------ Raw data ------

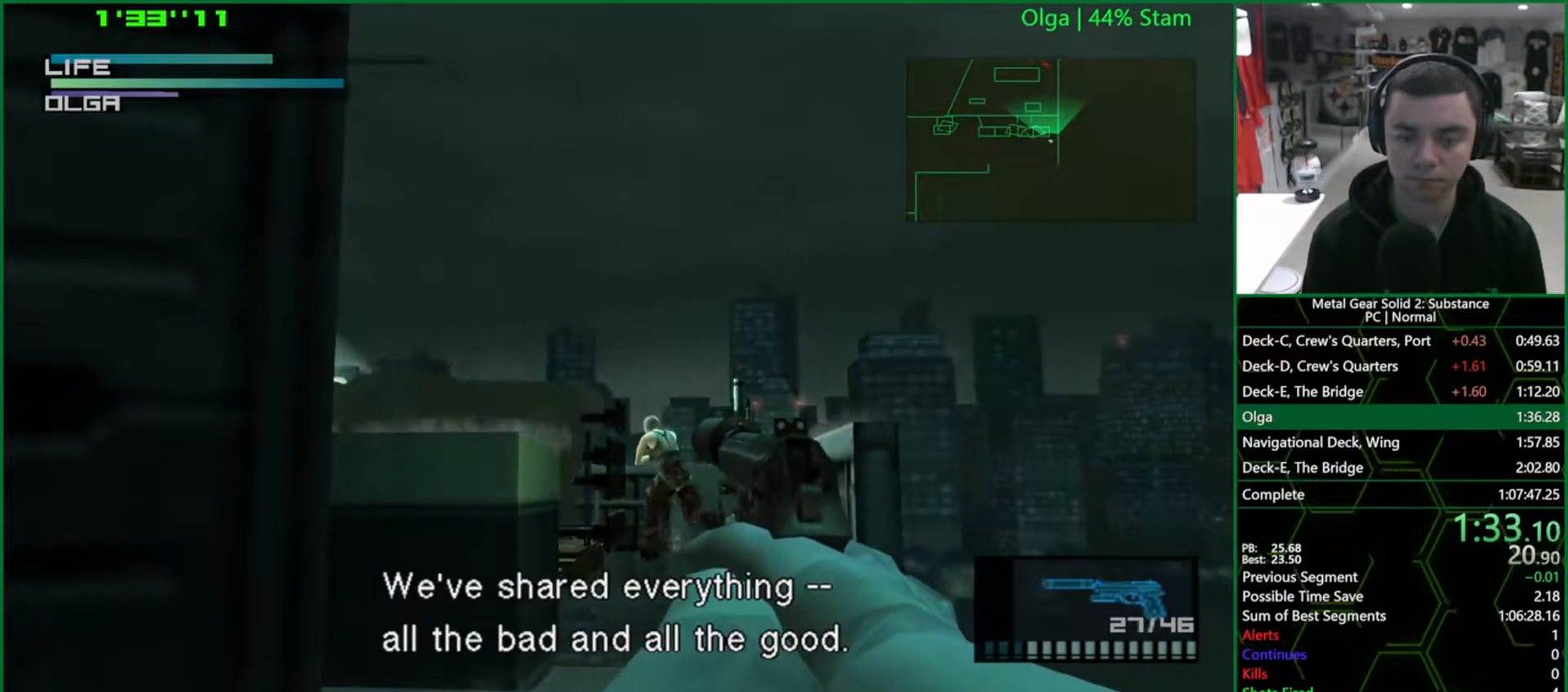
{"buttons": ["SQUARE", "R1"], "left_stick": "center", "right_stick": "center", "events": []}
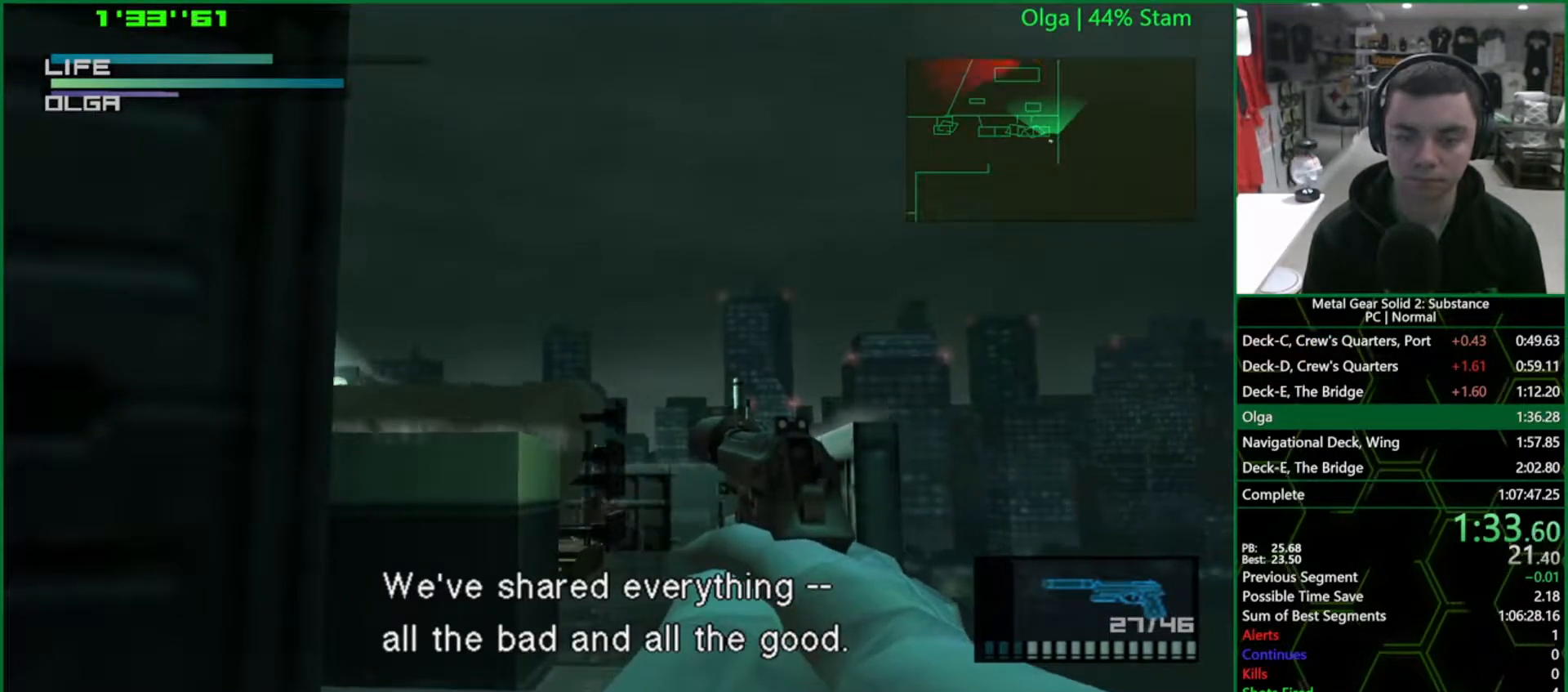
{"buttons": ["R1"], "left_stick": "center", "right_stick": "center", "events": [[17, "SQUARE", "up"]]}
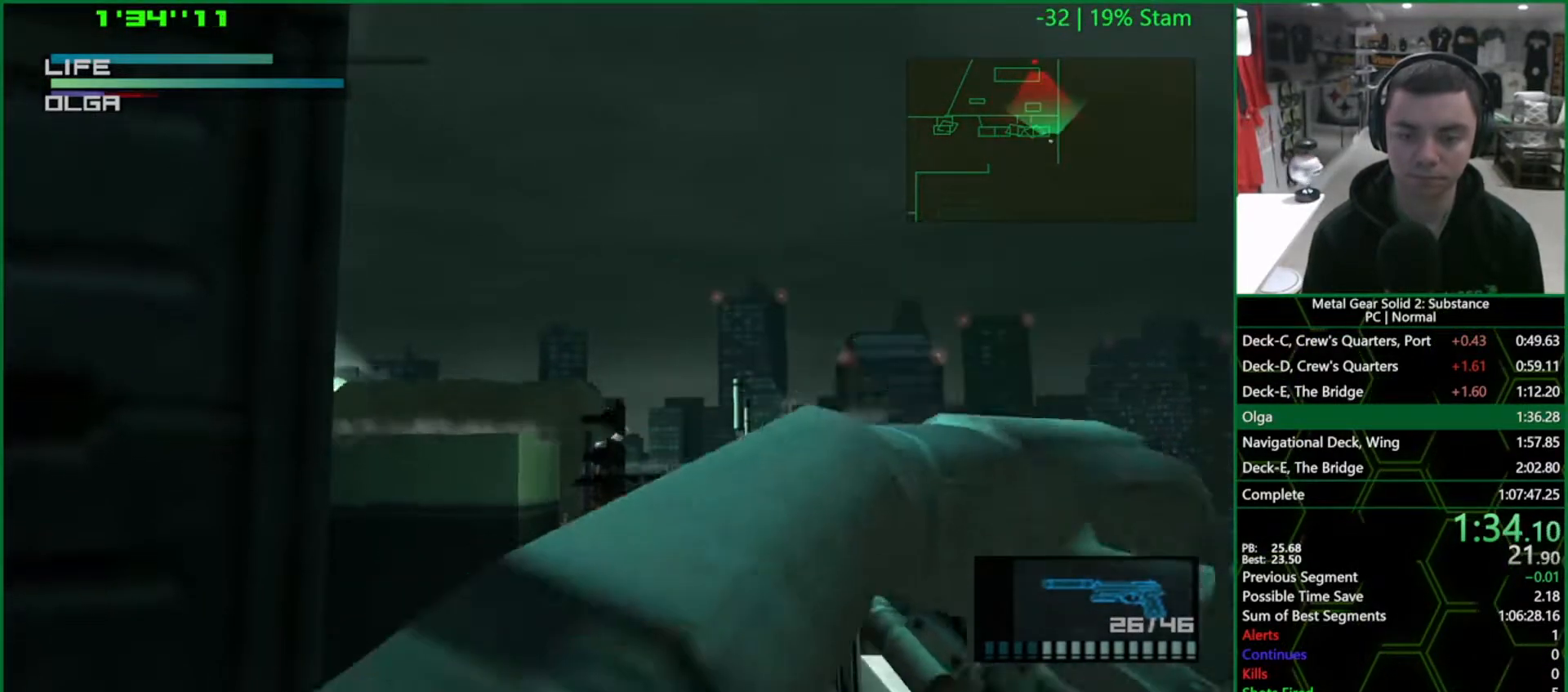
{"buttons": ["SQUARE", "R1"], "left_stick": "center", "right_stick": "center", "events": [[133, "SQUARE", "down"]]}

------

The problem: Reproduce the whole listing above character for character; pictures do not belong in it.

Response area:
{"buttons": ["SQUARE", "R1"], "left_stick": "center", "right_stick": "center", "events": []}
{"buttons": ["R1"], "left_stick": "center", "right_stick": "center", "events": [[17, "SQUARE", "up"]]}
{"buttons": ["SQUARE", "R1"], "left_stick": "center", "right_stick": "center", "events": [[133, "SQUARE", "down"]]}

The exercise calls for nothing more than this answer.